Extracted records:
===

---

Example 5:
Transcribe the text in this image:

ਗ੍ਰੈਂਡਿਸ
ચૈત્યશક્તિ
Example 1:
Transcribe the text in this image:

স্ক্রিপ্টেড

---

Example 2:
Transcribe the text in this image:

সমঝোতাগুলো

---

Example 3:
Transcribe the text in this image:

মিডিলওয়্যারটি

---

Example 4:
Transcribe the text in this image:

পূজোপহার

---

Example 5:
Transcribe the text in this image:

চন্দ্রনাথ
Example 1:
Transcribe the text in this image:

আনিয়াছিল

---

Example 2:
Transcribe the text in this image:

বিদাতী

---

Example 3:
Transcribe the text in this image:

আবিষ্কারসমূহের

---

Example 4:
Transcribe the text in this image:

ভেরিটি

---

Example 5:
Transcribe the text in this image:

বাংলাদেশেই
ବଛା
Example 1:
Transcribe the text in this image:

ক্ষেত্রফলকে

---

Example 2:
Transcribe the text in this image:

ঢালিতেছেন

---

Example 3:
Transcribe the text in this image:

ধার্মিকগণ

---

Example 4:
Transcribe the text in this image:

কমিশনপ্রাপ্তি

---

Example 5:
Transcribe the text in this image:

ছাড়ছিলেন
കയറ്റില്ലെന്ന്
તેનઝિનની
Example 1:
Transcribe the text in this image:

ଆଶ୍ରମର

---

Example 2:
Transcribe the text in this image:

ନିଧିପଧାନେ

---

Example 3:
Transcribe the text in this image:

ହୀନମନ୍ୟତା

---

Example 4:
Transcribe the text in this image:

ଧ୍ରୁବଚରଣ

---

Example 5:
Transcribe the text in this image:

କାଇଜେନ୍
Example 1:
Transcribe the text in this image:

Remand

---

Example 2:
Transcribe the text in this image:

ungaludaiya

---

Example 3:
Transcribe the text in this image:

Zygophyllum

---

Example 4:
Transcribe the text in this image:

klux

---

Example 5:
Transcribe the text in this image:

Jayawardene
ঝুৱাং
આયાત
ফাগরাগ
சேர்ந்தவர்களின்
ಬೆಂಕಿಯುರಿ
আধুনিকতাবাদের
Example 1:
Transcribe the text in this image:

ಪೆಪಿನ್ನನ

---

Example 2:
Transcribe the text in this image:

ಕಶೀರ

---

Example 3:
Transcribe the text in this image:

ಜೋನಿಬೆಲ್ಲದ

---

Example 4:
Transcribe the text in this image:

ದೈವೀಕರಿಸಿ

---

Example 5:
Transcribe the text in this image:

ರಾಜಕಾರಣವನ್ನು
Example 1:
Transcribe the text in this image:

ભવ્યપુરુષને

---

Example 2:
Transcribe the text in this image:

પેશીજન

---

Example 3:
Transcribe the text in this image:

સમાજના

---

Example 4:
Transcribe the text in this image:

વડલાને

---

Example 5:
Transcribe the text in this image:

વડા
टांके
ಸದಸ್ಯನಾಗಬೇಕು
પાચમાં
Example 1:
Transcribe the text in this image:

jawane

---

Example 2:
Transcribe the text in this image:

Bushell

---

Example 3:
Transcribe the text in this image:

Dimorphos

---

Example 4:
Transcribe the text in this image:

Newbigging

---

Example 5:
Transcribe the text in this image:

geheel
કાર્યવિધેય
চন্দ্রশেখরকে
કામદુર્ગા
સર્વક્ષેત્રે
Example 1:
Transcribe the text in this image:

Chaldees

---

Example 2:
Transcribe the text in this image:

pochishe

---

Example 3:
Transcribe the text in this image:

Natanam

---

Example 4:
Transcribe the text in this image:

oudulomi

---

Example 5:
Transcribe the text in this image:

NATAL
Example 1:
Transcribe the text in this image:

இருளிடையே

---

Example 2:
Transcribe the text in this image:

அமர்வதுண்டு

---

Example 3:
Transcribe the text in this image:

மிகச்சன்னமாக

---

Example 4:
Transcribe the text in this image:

===

_Exercise instructions_.
A reply that repeats all the data exactly is required.

_Expected answer_.
---

Example 5:
Transcribe the text in this image:

ਗ੍ਰੈਂਡਿਸ
ચૈત્યશક્તિ
Example 1:
Transcribe the text in this image:

স্ক্রিপ্টেড

---

Example 2:
Transcribe the text in this image:

সমঝোতাগুলো

---

Example 3:
Transcribe the text in this image:

মিডিলওয়্যারটি

---

Example 4:
Transcribe the text in this image:

পূজোপহার

---

Example 5:
Transcribe the text in this image:

চন্দ্রনাথ
Example 1:
Transcribe the text in this image:

আনিয়াছিল

---

Example 2:
Transcribe the text in this image:

বিদাতী

---

Example 3:
Transcribe the text in this image:

আবিষ্কারসমূহের

---

Example 4:
Transcribe the text in this image:

ভেরিটি

---

Example 5:
Transcribe the text in this image:

বাংলাদেশেই
ବଛା
Example 1:
Transcribe the text in this image:

ক্ষেত্রফলকে

---

Example 2:
Transcribe the text in this image:

ঢালিতেছেন

---

Example 3:
Transcribe the text in this image:

ধার্মিকগণ

---

Example 4:
Transcribe the text in this image:

কমিশনপ্রাপ্তি

---

Example 5:
Transcribe the text in this image:

ছাড়ছিলেন
കയറ്റില്ലെന്ന്
તેનઝિનની
Example 1:
Transcribe the text in this image:

ଆଶ୍ରମର

---

Example 2:
Transcribe the text in this image:

ନିଧିପଧାନେ

---

Example 3:
Transcribe the text in this image:

ହୀନମନ୍ୟତା

---

Example 4:
Transcribe the text in this image:

ଧ୍ରୁବଚରଣ

---

Example 5:
Transcribe the text in this image:

କାଇଜେନ୍
Example 1:
Transcribe the text in this image:

Remand

---

Example 2:
Transcribe the text in this image:

ungaludaiya

---

Example 3:
Transcribe the text in this image:

Zygophyllum

---

Example 4:
Transcribe the text in this image:

klux

---

Example 5:
Transcribe the text in this image:

Jayawardene
ঝুৱাং
આયાત
ফাগরাগ
சேர்ந்தவர்களின்
ಬೆಂಕಿಯುರಿ
আধুনিকতাবাদের
Example 1:
Transcribe the text in this image:

ಪೆಪಿನ್ನನ

---

Example 2:
Transcribe the text in this image:

ಕಶೀರ

---

Example 3:
Transcribe the text in this image:

ಜೋನಿಬೆಲ್ಲದ

---

Example 4:
Transcribe the text in this image:

ದೈವೀಕರಿಸಿ

---

Example 5:
Transcribe the text in this image:

ರಾಜಕಾರಣವನ್ನು
Example 1:
Transcribe the text in this image:

ભવ્યપુરુષને

---

Example 2:
Transcribe the text in this image:

પેશીજન

---

Example 3:
Transcribe the text in this image:

સમાજના

---

Example 4:
Transcribe the text in this image:

વડલાને

---

Example 5:
Transcribe the text in this image:

વડા
टांके
ಸದಸ್ಯನಾಗಬೇಕು
પાચમાં
Example 1:
Transcribe the text in this image:

jawane

---

Example 2:
Transcribe the text in this image:

Bushell

---

Example 3:
Transcribe the text in this image:

Dimorphos

---

Example 4:
Transcribe the text in this image:

Newbigging

---

Example 5:
Transcribe the text in this image:

geheel
કાર્યવિધેય
চন্দ্রশেখরকে
કામદુર્ગા
સર્વક્ષેત્રે
Example 1:
Transcribe the text in this image:

Chaldees

---

Example 2:
Transcribe the text in this image:

pochishe

---

Example 3:
Transcribe the text in this image:

Natanam

---

Example 4:
Transcribe the text in this image:

oudulomi

---

Example 5:
Transcribe the text in this image:

NATAL
Example 1:
Transcribe the text in this image:

இருளிடையே

---

Example 2:
Transcribe the text in this image:

அமர்வதுண்டு

---

Example 3:
Transcribe the text in this image:

மிகச்சன்னமாக

---

Example 4:
Transcribe the text in this image:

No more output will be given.